The other thing that’s telling about Mayor Goldsworthy’s comments about the school district was that she never talked about education. It was all about politics. It was about counting votes on the planning commission to marginalize any influence by Memphis Mayor A C Wharton, an objective that received warm applause from the crowd.
That in a nutshell does in fact sum up the back story on the towns’ school districts. It is all about political power, not student performance. It is about isolationism, and the fulfillment of a derivative and vanilla world that shuns “the other” and clings to a community of the “right people.”
We’re not suggesting that these are evil people, but they aren’t exactly noble either. As usual, we are disappointed more in Mayor Goldsworthy and Bartlett Mayor Keith McDonald because they are smart enough to know how cynical their actions are. This week, the towns finally got the rose-colored glasses’ view of town school districts that they have wanted.
We wrote this May 18, 2012:
Germantown Mayor Sharon Goldsworthy said she was looking for “hopefully a very rational, reasonable group of people figuring out how to do this and hopefully they would be receptive to all sorts of creative ideas about how schools might advance in Shelby County.”
But then again, she was talking about the unified school transition planning committee. That same reasonableness never seemed to be applied to the suburban school advocates themselves, as the towns rushed headlong toward a future of municipal districts with a lot of talk about excellent schools but without a real plan that emphasizes academics as much as politics.
Collierville Mayor Stan Joyner said that his town is working to “get education right” although there’s no consultants’ study about academic performance, teacher excellence, classroom size, and other issues affecting school success in the town districts. Unfortunately, the town school issue has turned into a political campaign in the towns where the emphasis is on getting out the vote instead of getting out all the information and creating an informed electorate.
This is what we wrote August 20, 2012:
In other words, the towns always exhibited a prideful ownership of their schools and the pervasive disconnect between financial reality and political fantasy produced an air of invulnerability and superiority that came crashing down when Memphians voted to end their double taxation for schools.

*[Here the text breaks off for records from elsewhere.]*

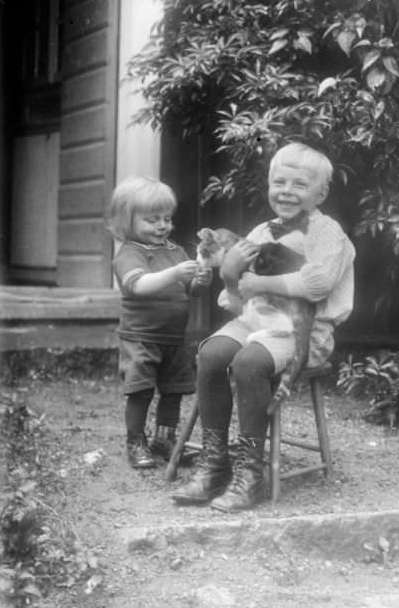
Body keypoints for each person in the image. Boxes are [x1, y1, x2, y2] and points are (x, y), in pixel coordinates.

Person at [172, 142, 355, 511]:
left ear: (321, 192)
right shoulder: (259, 232)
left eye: (300, 185)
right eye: (279, 182)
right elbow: (240, 303)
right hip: (258, 319)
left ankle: (250, 470)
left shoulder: (329, 234)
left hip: (306, 331)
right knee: (211, 353)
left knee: (248, 362)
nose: (287, 192)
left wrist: (261, 283)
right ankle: (215, 461)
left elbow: (317, 284)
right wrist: (227, 276)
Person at [108, 176, 212, 469]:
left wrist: (199, 281)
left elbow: (186, 289)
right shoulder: (129, 253)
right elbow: (138, 286)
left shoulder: (175, 251)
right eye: (152, 220)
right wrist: (177, 272)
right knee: (140, 389)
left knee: (174, 389)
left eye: (166, 218)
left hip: (173, 337)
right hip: (141, 337)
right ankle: (136, 442)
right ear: (127, 222)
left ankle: (164, 441)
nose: (162, 226)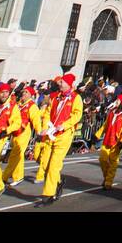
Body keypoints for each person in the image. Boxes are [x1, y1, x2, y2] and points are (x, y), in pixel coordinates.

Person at [34, 73, 82, 206]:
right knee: (45, 164)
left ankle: (48, 194)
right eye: (60, 82)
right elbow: (48, 112)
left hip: (64, 135)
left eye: (62, 82)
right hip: (51, 134)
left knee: (54, 165)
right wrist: (46, 127)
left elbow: (77, 115)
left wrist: (64, 125)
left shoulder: (76, 98)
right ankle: (58, 182)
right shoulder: (56, 97)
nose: (59, 84)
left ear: (68, 84)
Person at [97, 92, 122, 190]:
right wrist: (97, 135)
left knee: (113, 162)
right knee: (102, 159)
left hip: (117, 142)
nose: (116, 101)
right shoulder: (112, 112)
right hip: (107, 138)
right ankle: (107, 177)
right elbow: (105, 125)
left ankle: (108, 182)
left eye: (118, 100)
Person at [5, 83, 37, 187]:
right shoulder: (18, 104)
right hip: (15, 132)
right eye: (23, 91)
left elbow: (36, 120)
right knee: (13, 155)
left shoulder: (32, 106)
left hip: (24, 132)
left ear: (30, 95)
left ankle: (18, 176)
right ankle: (6, 175)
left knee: (17, 153)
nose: (24, 93)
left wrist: (40, 132)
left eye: (26, 92)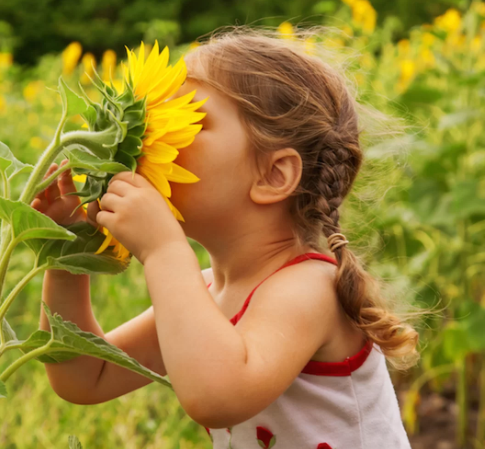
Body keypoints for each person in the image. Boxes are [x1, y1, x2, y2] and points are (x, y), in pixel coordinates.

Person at [31, 26, 419, 449]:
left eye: (186, 120)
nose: (150, 137)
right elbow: (87, 377)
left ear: (273, 175)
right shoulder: (207, 290)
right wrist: (70, 252)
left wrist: (164, 252)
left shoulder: (309, 289)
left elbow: (216, 397)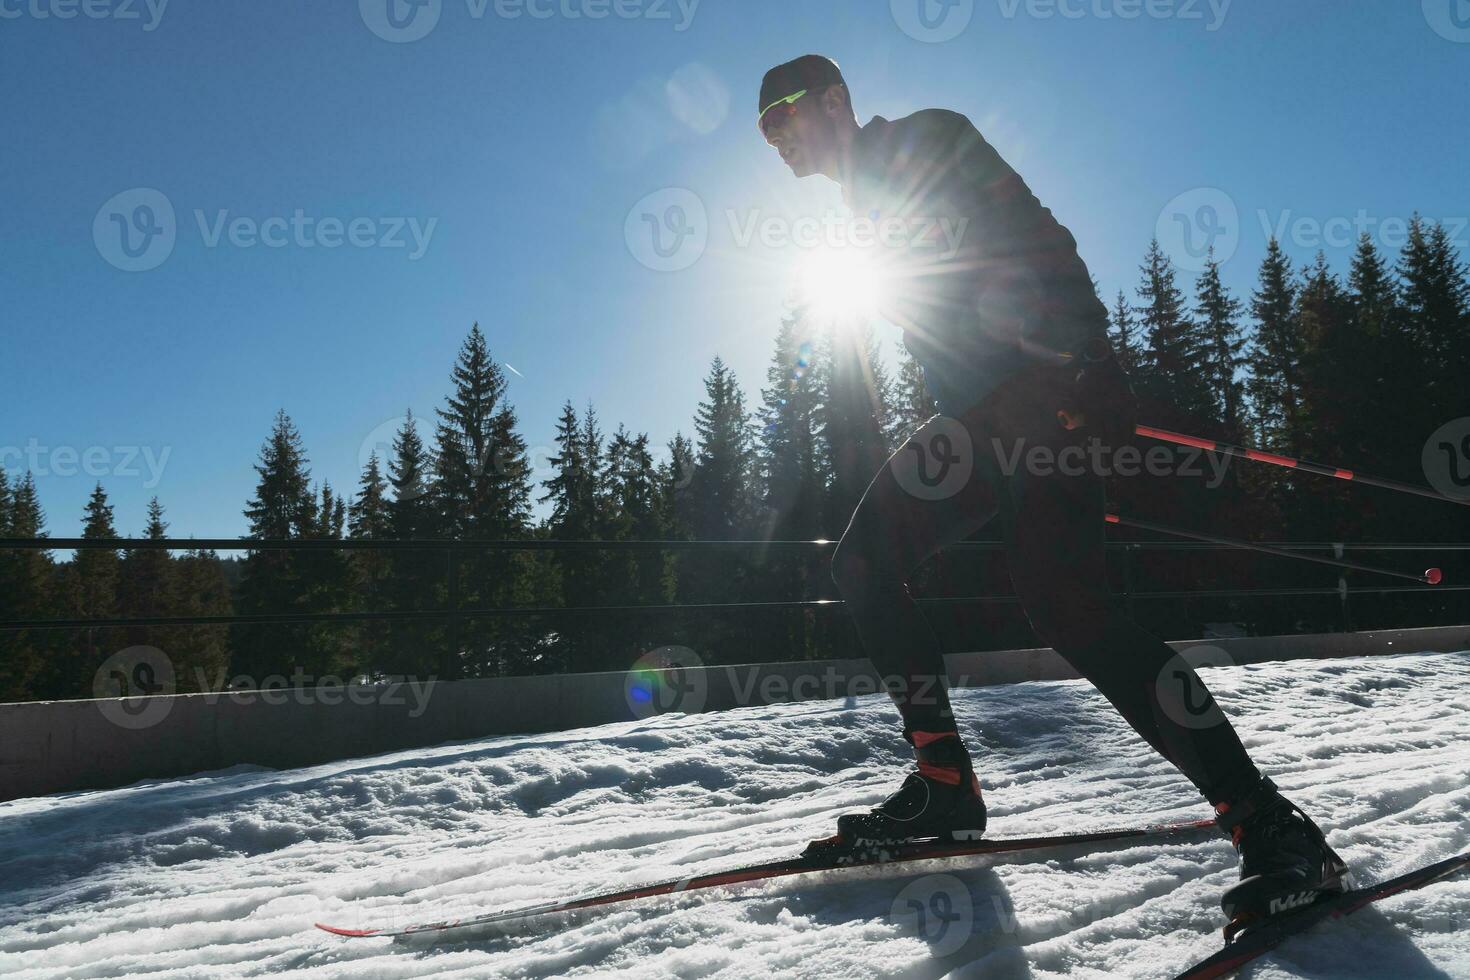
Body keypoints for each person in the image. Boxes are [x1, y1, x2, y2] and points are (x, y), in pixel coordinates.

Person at [756, 53, 1346, 932]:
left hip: (1042, 405)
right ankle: (945, 786)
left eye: (787, 114)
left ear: (837, 101)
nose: (779, 139)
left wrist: (1086, 364)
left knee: (1063, 603)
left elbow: (1040, 242)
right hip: (977, 420)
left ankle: (1270, 823)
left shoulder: (926, 140)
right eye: (765, 132)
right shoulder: (859, 210)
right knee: (868, 557)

Being jolted into a world where the towns’ wishes are no longer put at the top of the list of county investments has been a source of the pain for town residents and helps explain the derisive, angry nature of their comments about Memphis and now the Shelby County commissioners who represent Memphis. As usual, it all feeds the victimology that runs through so many comments by suburban politicians.
This is what we wrote November 30, 2012:
Meanwhile, the town mayors continue to say that there only concern is about the academic achievement of the children within their borders, but notably, there has been no study about how to improve student performance. There’s only been one to justify what the mayors already believed. One of the hallmarks of childish behaviors is magical thinking, and nothing defines the town mayors’ point of view more than that these days.
This is what we wrote July 29, 2013:
More than anything, the municipal school districts pursuit has been driven by fear, fictions, and suburban politics (with a strong dose of anti-Memphis venom) more than a passion for better student classroom performance or a plan to move these schools to a level where they perform at levels more commensurate with other schools where students have similar socio-economic profiles.
What’s really unseemly about the municipal schools movement is the way that suburban legislators are willing to tilt the scales away from fairness and compromise with legislation that injects state government into affairs that should be decided locally.